Born in New York to a Honduran father and a mother of Afro-Cuban origin, Andres Serrano spent most of his childhood in Williamsburg, Brooklyn, in a devoutly Catholic environment. Religion played a formative role in his upbringing, which would later become evident in his art. At the age of 15, Serrano dropped out of high school with the aspiration of becoming an artist. Between 1967 and 1969 he attended the Brooklyn Museum of Art School, where he studied painting; he is self-taught in photography. It wasn’t until the early 1980s that Serrano would catapult to international recognition.
Influenced by Surrealism and Dada, but also the religious imagery of Renaissance art, Serrano’s works from the 1980s incorporate religious iconography, dead animals, and human flesh, among other elements. Using blood—a symbol of both violence and passion—urine, breast milk, and semen as raw materials, he produced two bodies of work: Immersions (1985–90) and Bodily Fluids (1986–90), of which Piss and Blood are a part.
During the so-called “culture wars” at the end of the 1980s, Serrano found himself at the epicenter of intense controversy for producing what conservatives perceived as “obscene” art. His now infamous work Piss Christ (1987)—a photograph of a crucifix submerged in a glass of the artist’s urine—notoriously sparked public debate over the National Endowment for the Arts. Most memorably, U.S. senators Jesse Helms and Alfonse D’Amato crusaded against Serrano, bringing to the surface long-existing disputes about censorship, government funding of the arts, blasphemy, and artistic freedom.
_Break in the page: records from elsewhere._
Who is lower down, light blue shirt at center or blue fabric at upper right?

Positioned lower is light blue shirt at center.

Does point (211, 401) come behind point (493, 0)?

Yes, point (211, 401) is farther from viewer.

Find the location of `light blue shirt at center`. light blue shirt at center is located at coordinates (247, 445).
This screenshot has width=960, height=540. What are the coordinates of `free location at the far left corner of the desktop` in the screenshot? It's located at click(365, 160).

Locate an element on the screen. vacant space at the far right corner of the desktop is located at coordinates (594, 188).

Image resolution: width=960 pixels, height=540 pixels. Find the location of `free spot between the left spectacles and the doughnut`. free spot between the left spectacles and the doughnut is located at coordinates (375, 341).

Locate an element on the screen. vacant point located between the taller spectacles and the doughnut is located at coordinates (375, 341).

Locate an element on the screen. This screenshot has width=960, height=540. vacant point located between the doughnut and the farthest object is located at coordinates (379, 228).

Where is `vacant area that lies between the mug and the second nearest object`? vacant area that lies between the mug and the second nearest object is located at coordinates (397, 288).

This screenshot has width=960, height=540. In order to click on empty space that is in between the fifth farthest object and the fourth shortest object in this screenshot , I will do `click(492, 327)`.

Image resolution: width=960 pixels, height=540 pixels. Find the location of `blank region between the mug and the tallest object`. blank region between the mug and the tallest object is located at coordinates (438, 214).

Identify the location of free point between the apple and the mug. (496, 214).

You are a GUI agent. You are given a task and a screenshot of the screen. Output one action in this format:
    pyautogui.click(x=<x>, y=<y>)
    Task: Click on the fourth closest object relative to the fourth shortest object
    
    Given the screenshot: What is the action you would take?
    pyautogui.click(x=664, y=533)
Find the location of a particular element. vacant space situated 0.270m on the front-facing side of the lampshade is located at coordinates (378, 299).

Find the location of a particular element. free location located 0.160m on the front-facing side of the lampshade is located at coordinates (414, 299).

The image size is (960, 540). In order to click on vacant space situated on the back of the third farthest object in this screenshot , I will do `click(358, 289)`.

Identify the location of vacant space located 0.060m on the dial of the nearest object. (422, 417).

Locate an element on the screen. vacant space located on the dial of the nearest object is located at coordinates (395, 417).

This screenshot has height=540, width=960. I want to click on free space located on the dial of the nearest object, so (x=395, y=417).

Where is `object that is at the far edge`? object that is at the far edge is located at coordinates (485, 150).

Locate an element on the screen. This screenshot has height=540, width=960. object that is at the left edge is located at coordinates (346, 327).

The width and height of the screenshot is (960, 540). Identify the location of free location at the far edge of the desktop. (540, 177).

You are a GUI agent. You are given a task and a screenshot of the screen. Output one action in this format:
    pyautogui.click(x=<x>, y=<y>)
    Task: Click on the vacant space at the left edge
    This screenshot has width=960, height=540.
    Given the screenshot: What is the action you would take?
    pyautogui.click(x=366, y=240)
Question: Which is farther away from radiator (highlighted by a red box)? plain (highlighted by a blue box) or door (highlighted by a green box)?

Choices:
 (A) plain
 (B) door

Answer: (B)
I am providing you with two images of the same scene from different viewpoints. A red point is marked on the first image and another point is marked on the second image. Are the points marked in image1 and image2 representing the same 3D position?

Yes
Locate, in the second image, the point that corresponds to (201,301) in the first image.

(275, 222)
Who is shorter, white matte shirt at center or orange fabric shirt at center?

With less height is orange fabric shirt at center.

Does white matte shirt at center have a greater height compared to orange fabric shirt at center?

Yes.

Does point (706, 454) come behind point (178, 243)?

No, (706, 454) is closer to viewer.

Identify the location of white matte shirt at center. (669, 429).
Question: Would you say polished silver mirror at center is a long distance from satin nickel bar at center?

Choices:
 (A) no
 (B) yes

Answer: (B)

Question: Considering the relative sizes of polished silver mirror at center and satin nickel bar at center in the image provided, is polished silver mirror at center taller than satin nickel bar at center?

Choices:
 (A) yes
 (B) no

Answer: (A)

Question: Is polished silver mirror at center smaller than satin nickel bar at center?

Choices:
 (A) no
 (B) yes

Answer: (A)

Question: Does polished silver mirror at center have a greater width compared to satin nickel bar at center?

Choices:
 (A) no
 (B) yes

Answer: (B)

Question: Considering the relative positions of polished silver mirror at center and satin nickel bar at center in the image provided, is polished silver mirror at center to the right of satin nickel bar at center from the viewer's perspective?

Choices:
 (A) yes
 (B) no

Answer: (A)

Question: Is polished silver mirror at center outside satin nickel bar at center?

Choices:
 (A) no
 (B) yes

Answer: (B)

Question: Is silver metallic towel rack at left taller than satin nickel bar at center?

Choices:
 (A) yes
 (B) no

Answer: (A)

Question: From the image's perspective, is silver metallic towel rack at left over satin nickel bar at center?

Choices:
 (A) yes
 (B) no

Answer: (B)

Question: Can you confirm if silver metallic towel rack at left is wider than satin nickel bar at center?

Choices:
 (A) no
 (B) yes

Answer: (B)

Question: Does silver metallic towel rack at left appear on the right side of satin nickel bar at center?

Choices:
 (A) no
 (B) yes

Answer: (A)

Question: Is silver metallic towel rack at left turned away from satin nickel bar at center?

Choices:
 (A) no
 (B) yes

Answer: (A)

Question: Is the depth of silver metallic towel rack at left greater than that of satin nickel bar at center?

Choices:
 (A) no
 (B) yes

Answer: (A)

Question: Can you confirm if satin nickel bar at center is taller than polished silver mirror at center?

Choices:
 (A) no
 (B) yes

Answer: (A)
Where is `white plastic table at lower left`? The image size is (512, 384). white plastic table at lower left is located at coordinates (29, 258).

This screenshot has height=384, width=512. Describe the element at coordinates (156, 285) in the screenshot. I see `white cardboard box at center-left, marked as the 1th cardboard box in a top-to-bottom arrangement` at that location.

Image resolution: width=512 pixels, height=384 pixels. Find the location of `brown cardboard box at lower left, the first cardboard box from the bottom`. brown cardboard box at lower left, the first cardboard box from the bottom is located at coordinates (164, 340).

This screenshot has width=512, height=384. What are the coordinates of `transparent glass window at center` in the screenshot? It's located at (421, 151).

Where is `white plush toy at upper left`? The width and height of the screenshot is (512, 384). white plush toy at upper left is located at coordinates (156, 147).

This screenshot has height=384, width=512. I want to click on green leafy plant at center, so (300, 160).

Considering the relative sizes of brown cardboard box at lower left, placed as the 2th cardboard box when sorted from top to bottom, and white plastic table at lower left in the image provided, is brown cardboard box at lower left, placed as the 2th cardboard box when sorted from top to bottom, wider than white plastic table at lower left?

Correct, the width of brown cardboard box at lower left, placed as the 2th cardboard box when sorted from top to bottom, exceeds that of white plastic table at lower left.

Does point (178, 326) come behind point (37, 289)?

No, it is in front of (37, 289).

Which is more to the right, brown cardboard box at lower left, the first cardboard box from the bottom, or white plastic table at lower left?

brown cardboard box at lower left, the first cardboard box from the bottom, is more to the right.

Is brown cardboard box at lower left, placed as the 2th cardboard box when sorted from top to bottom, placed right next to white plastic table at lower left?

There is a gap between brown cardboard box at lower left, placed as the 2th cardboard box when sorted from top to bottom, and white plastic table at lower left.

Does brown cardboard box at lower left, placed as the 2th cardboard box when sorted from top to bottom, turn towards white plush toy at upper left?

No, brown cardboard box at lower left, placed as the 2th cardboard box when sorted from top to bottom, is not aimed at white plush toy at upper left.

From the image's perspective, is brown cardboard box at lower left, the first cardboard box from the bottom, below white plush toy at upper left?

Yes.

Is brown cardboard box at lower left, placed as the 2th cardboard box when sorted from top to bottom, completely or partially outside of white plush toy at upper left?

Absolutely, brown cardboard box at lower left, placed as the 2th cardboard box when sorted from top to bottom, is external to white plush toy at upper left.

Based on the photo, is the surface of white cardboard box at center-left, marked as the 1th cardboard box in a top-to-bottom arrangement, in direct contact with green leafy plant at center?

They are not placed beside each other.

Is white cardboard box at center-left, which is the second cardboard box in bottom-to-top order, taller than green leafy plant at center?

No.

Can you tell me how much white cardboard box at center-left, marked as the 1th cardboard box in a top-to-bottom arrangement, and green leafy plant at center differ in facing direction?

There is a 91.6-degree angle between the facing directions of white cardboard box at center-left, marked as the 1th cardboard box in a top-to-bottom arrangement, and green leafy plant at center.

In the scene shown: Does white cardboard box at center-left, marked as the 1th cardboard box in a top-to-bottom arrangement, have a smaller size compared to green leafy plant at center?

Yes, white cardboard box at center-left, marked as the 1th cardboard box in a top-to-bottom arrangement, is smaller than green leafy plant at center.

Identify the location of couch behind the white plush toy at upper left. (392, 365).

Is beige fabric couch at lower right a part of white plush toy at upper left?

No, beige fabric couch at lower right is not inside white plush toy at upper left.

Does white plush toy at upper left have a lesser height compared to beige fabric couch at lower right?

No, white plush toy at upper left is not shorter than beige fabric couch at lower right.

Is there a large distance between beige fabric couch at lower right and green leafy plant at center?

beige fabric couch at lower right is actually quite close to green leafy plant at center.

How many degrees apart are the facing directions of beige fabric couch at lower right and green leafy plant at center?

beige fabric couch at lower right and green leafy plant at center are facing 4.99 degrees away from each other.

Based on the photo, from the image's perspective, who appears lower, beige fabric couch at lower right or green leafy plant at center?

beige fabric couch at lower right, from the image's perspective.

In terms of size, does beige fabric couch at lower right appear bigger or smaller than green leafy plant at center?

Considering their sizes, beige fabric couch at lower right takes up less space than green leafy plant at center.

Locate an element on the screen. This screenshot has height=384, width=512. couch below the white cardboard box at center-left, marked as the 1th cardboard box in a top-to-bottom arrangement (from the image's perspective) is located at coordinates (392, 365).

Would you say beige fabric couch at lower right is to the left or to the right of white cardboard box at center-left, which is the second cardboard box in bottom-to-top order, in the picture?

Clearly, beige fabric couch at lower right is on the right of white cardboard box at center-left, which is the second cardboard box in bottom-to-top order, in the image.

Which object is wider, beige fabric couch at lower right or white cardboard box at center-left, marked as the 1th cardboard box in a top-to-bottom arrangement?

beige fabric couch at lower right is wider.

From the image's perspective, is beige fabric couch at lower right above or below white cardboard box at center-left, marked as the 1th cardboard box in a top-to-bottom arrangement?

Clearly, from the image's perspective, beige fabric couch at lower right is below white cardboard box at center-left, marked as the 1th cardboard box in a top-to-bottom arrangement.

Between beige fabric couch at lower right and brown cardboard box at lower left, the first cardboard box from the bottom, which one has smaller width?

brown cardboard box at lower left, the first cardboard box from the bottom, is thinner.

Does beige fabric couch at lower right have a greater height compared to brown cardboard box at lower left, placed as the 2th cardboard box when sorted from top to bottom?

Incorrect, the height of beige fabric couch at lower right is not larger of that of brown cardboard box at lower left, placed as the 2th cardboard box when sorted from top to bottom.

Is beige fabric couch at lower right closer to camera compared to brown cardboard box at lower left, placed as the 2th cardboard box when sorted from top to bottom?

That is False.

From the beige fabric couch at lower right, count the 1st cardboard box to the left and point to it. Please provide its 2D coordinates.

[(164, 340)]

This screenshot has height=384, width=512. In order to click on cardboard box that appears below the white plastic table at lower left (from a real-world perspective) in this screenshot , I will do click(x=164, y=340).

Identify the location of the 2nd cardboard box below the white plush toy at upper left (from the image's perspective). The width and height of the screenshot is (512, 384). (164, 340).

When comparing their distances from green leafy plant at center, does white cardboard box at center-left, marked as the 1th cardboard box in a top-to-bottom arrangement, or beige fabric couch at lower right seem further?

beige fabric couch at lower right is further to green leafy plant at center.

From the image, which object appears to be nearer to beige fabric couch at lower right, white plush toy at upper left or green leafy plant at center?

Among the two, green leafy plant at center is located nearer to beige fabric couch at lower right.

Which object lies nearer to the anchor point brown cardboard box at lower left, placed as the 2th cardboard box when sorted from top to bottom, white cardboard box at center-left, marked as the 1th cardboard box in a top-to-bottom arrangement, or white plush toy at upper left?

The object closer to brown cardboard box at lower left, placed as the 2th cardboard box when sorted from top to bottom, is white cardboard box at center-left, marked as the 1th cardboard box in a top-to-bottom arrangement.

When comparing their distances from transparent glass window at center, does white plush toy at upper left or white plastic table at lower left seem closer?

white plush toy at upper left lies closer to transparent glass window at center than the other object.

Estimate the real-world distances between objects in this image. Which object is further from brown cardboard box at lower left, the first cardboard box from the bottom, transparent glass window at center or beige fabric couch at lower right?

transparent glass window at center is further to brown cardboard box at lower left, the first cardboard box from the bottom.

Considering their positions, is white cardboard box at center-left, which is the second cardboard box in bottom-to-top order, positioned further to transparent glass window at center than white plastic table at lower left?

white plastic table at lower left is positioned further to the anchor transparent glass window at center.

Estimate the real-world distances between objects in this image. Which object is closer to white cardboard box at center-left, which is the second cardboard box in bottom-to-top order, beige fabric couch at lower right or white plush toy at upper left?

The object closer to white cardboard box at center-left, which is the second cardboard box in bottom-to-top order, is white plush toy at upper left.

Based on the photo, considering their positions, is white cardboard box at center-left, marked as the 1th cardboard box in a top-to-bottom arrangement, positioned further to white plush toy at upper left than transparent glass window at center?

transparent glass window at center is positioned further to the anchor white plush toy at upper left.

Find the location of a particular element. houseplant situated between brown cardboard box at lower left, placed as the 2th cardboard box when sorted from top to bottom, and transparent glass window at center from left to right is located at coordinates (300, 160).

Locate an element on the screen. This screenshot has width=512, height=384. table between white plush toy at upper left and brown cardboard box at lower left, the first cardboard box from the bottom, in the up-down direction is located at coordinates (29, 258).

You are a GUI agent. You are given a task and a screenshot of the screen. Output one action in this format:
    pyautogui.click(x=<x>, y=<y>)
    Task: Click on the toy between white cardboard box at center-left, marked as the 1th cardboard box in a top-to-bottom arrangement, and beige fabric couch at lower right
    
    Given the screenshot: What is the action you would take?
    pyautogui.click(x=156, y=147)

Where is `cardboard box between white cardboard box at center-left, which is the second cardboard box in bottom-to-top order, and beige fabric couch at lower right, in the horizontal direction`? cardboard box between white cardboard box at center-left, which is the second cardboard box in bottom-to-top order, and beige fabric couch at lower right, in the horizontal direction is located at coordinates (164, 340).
Piss and Blood investigate the relationship between beautiful imagery and vulgar materials. Serrano uses urine and blood in the manner that a painter might use paint, resulting in luminous monochromes. He goes against the norms of photography by flattening the surface and eliminating the background, subject, and perspective. Created the same year as Piss Christ, these works took on a politicized element because of the AIDS crisis of the 1980s and the possibility of infection through bodily fluids. However, Serrano’s works are not meant to arouse fear; Piss and Blood are highly seductive, purely abstract images.
Piss and Blood are two of more than 150 works added to MoMA’s collection by the Department of Photography last week. Over the coming weeks, we’ll be spotlighting more of these exciting new additions. Get updates and behind-the-scenes insights about new acquisitions here and on Instagram, YouTube, Facebook, and Twitter using #MoMAcollects.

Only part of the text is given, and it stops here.